Students numbers at Ulster University’s Magee campus have dropped for the latest academic year, the Derry News has learned.
Ulster University (UU) has also confirmed that steps are being mapped out before any decision is made on the relocation of health science courses.
Figures obtained by the Derry News by way of a Freedom of Information (FOI) request, after UU refused to provide them, show that student numbers have dropped from 4,313 in 2018/19 to 4,237 in 2019/20 - that is both full-time and part-time students.
At Coleraine, numbers have dropped from 4,495 in 2018/19 to 4,321 this year.
It means that since 2015/16 student numbers at Magee have decreased by 861.
The proposed graduate entry medical school (GEMS) at the Derry campus is projected to have 110 students in 2029/30 if enrolments begin next year as envisaged.
Derry representatives have insisted that Health Science courses, such as physiotherapy and radiotherapy, from Jordanstown be transferred to the city to complement the GEMS.
Those courses would attract approximately 1,300 students over time and are viewed as pivotal in the push towards the desired 10,000 students.
However, all options remain on the table and the courses could end up in Coleraine or the new Belfast campus.
An Ulster University spokesperson said: “The University has gathered feedback from a range of stakeholders on the future location of its health sciences courses.
“The next steps in the process to reach a fully informed final decision will be confirmed shortly.”
Last week the Department for the Economy said “no funding” has, as yet, been formally committed by the UK or Irish Governments towards increasing undergraduate places at the Magee Campus as outlined in New Decade, New Approach.
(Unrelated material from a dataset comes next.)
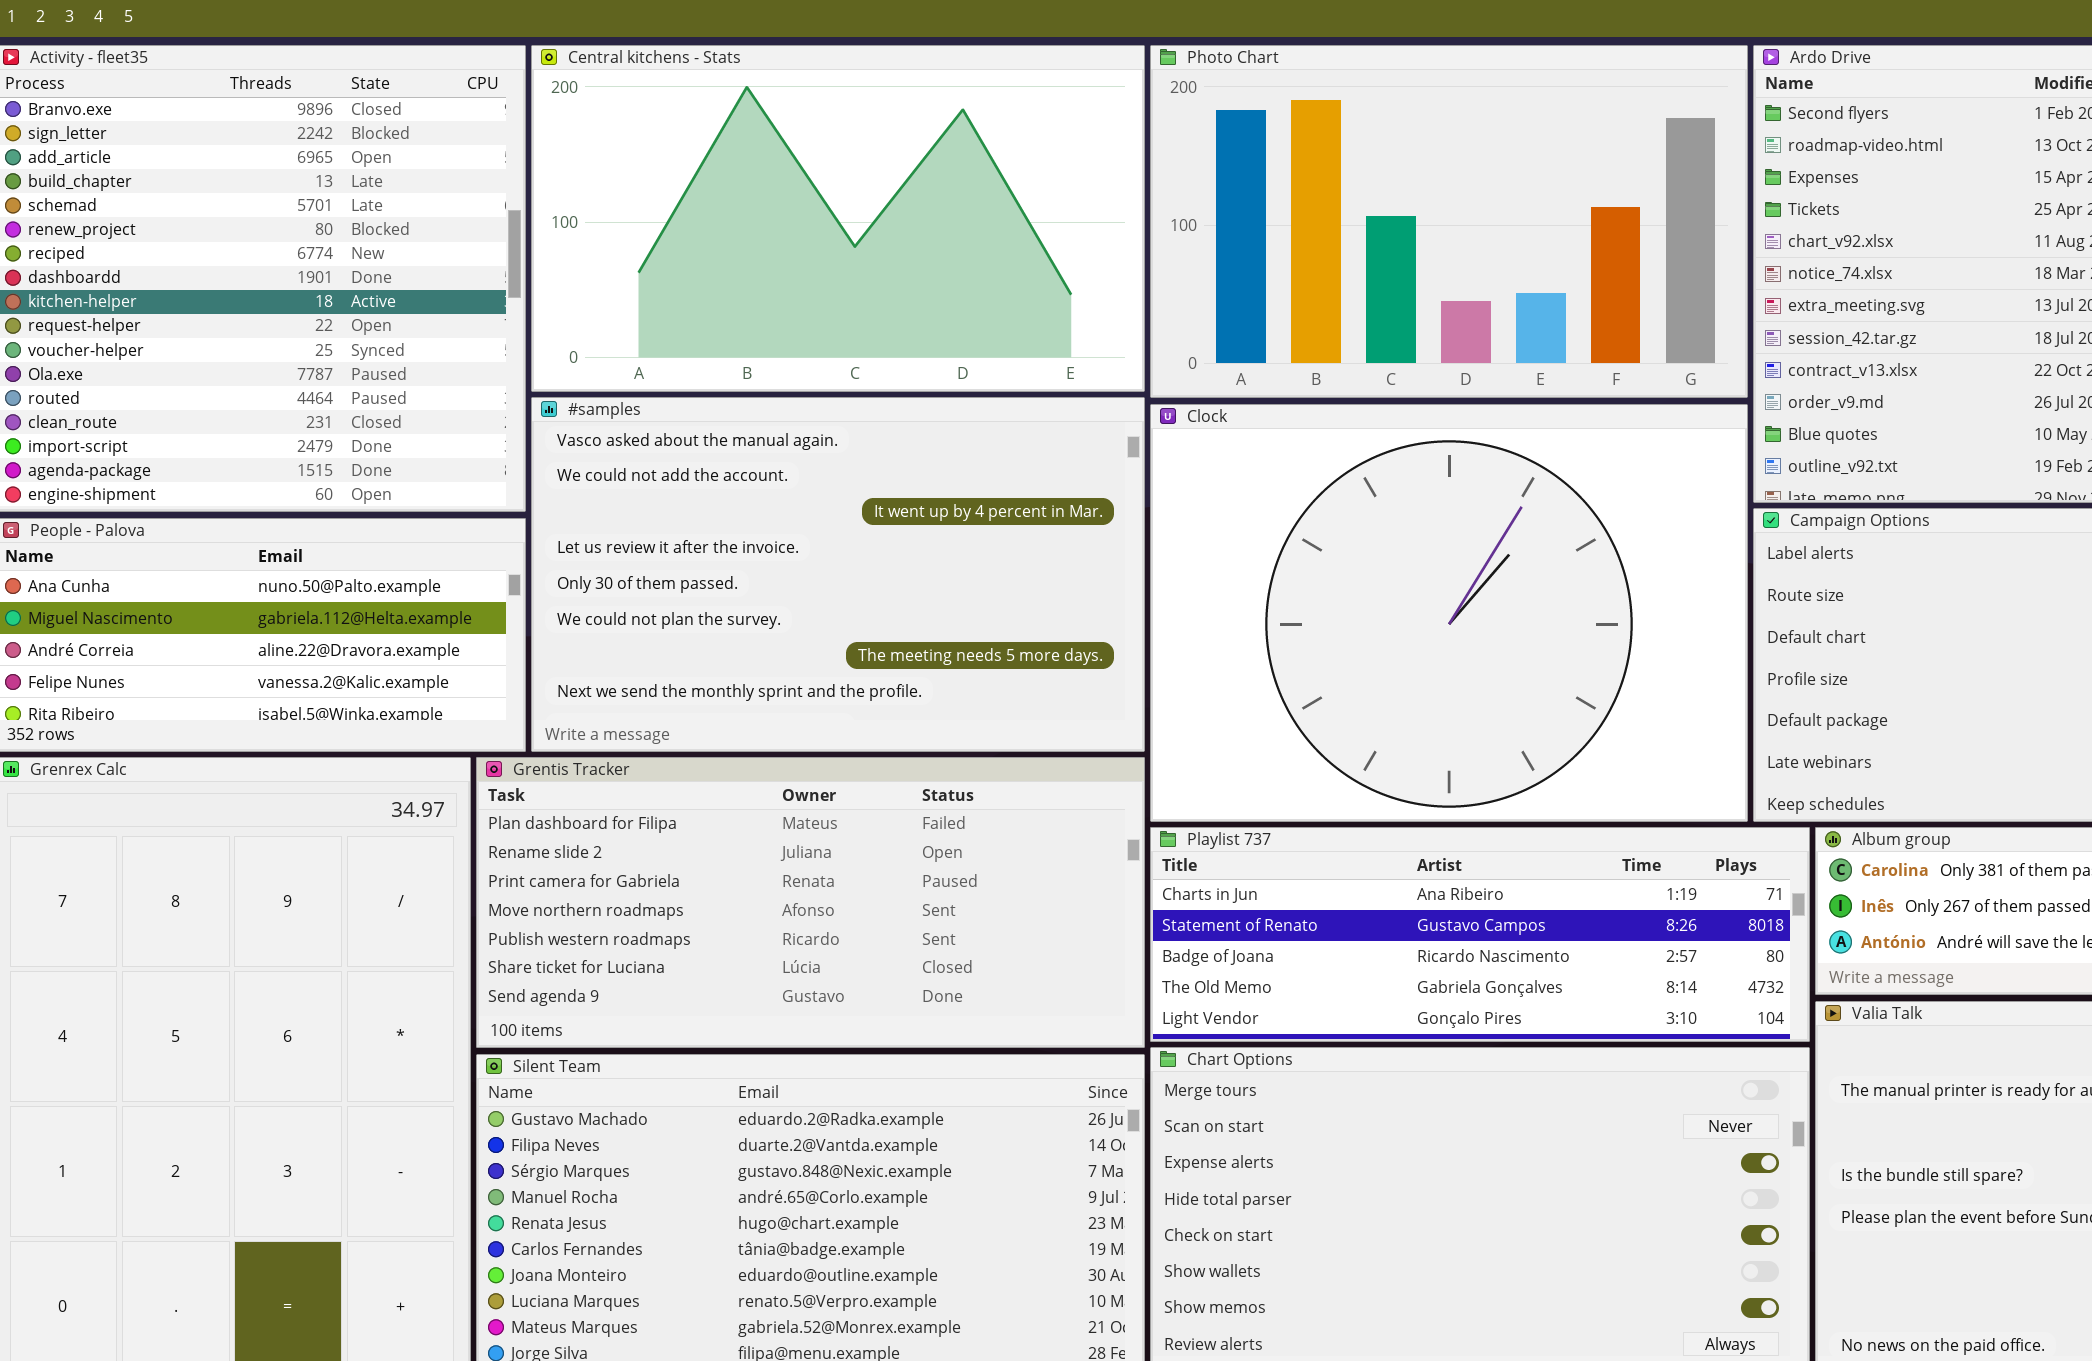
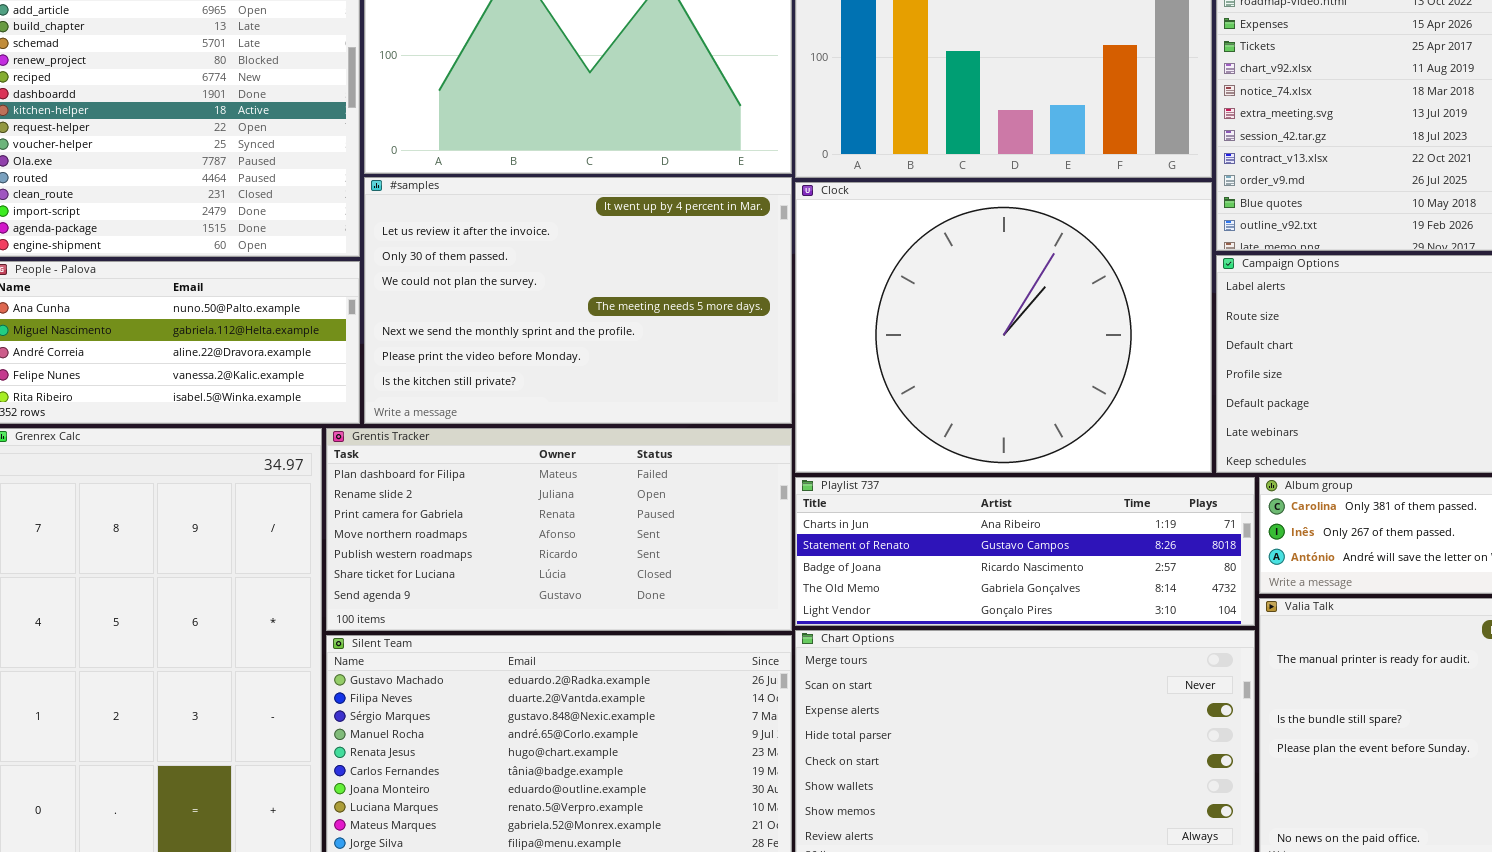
#samples: [531,397,1145,752] -> [364,177,792,424], scrolled down 2 rows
At the end of January, DfE announced that it was committed to delivering expansion of the Belfast campus and would provide UU with a £126m bailout to complete the build.
The NI Audit Office had previously said the final cost was expected to be £100m over budget.
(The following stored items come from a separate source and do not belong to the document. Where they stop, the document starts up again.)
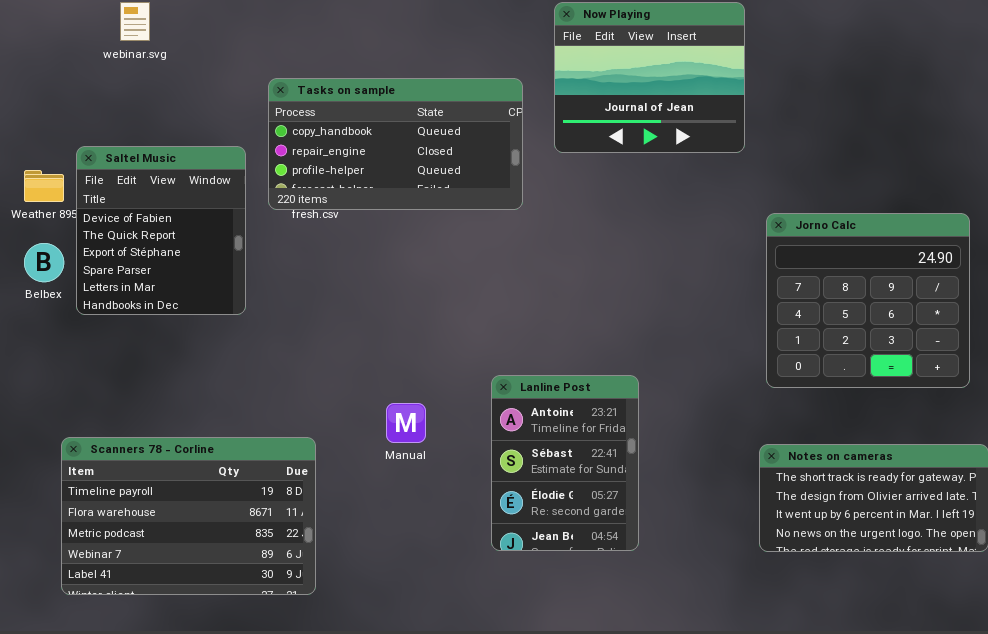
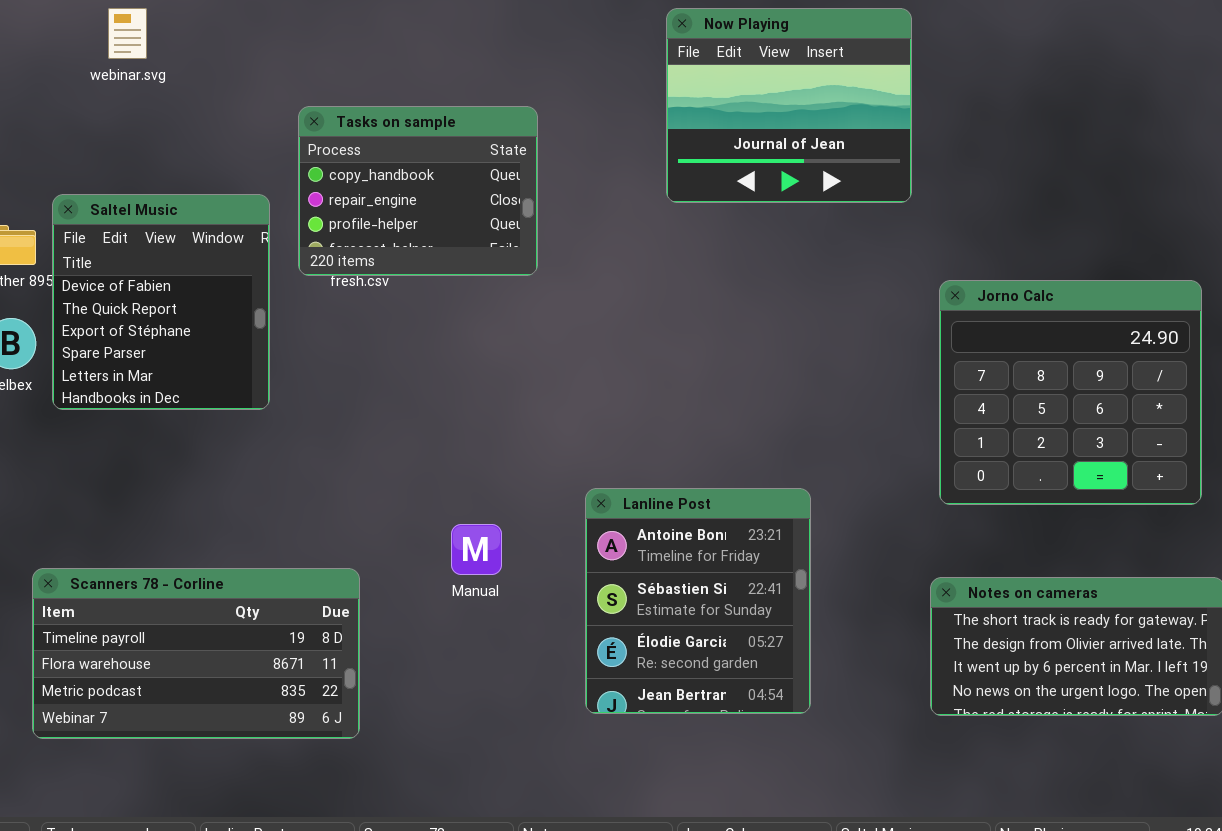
Tasks on sample: [268,78,523,210] -> [298,106,538,276], resized
Lanline Post: [491,375,639,551] -> [585,488,811,714], resized
Scanners 78 - Corline: [61,437,316,595] -> [32,568,360,739], resized

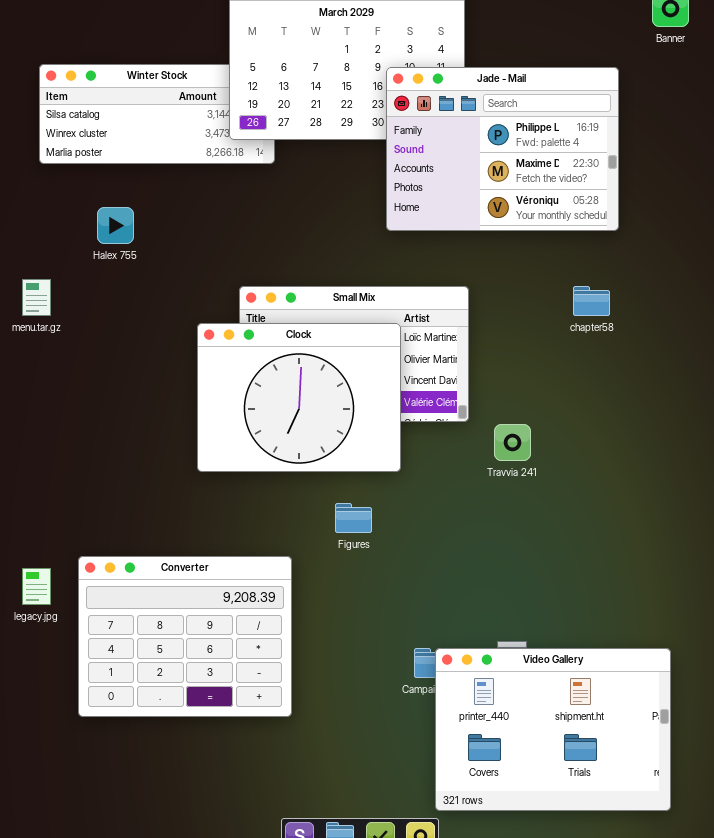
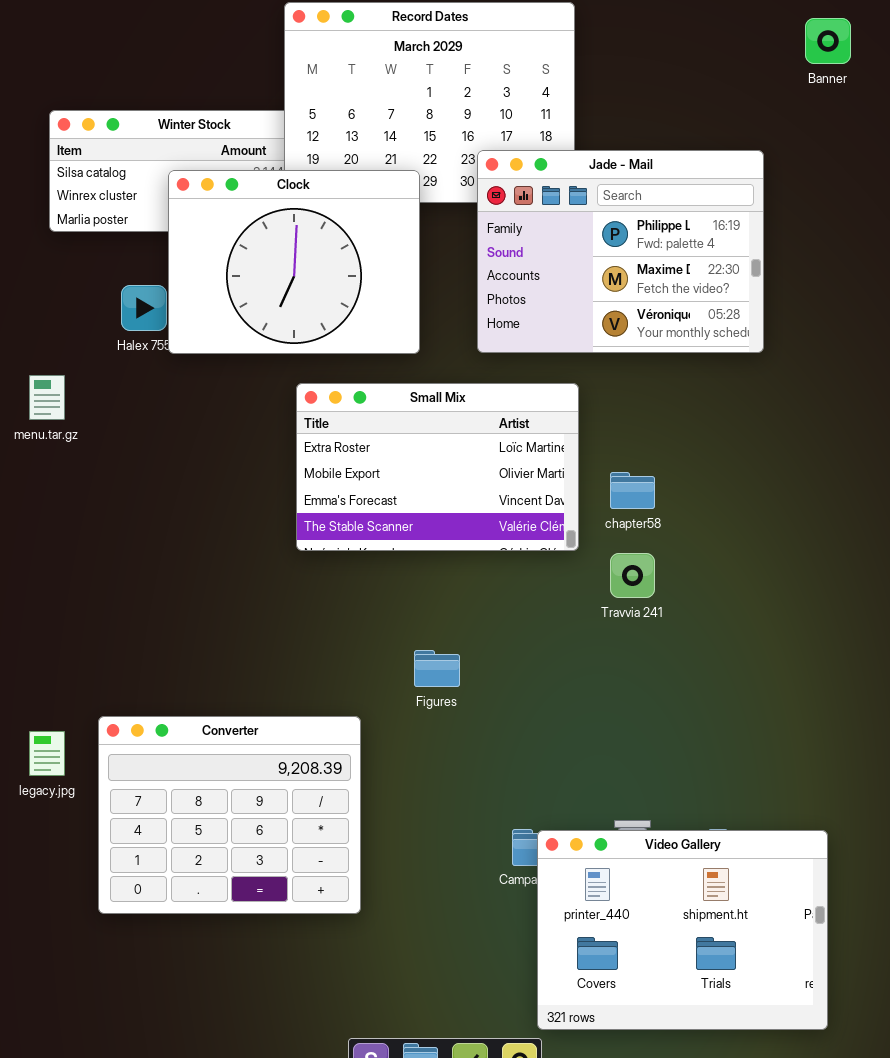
Jade - Mail: [386,67,619,231] -> [477,150,764,353], moved
chapter58: [573,286,610,316] -> [610,472,655,509], moved
Clock: [197,323,401,472] -> [168,170,420,354], moved

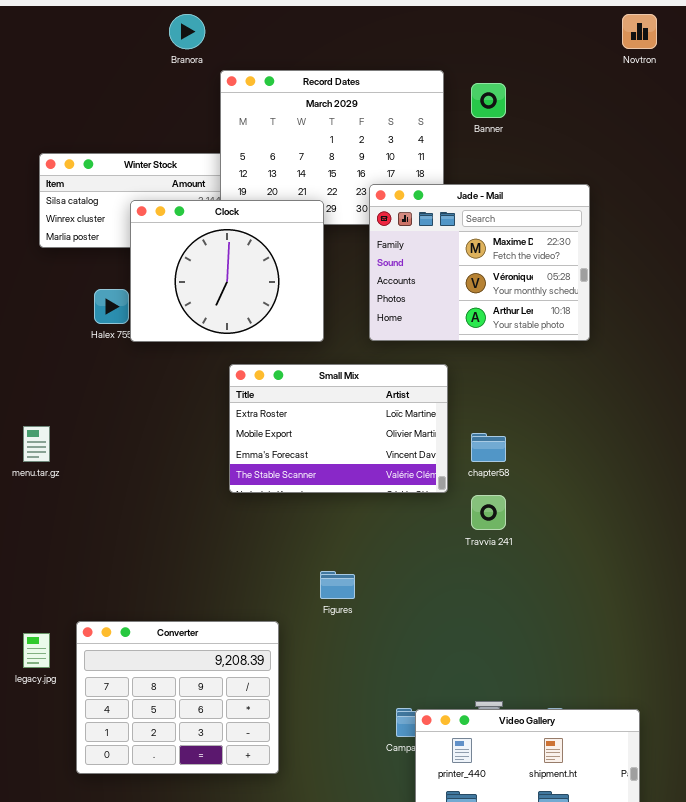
Banner: [805,18,851,64] -> [471,83,506,118], moved
Jade - Mail: [477,150,764,353] -> [369,184,590,341], scrolled down 1 row
menu.tar.gz: [29,375,65,420] -> [23,426,50,462], moved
At the same meeting, senior DfE officials declared that UU’s business case for Magee expansion was out of date and “new money” was needed – an outcome the official said was “hard to see happening.”
A spokesperson for the Derry University Group commented: “This is a point of crisis. Commitments given to the North West in the Stormont Programme for Government (PfG) have clearly been broken by Belfast.
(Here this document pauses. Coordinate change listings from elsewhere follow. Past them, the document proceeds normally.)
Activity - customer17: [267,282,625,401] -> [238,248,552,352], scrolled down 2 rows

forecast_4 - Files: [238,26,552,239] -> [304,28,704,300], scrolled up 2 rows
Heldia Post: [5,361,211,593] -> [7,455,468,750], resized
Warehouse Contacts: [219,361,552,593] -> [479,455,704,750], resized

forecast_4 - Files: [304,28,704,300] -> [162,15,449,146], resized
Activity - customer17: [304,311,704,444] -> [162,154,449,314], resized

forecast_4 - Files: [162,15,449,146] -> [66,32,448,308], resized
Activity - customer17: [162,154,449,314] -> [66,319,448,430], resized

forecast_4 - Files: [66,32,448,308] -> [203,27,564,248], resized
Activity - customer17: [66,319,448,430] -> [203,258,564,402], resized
“The political will shown by the two governments in New Decade, New Approach, has not been reciprocated by the new administration here.
“This will have seriously damaging effects on the North West’s already-broken Higher Education sector and a devastating impact on the region’s faltering economy.”
He continued: “The generosity shown by the North West’s main political parties in re-establishing partnerships under New Decade, New Approach has been abused, very cynically – as has Council’s relationship with Ulster University.
“The two governments, and our local public representatives, cannot afford to wait any longer while the Greater Belfast Lobby bankrupts another administration. They must act immediately in the interests of the North West by overturning off-the-books bailout of UU and Belfast, and by insisting on the full implementation of the original PfG.”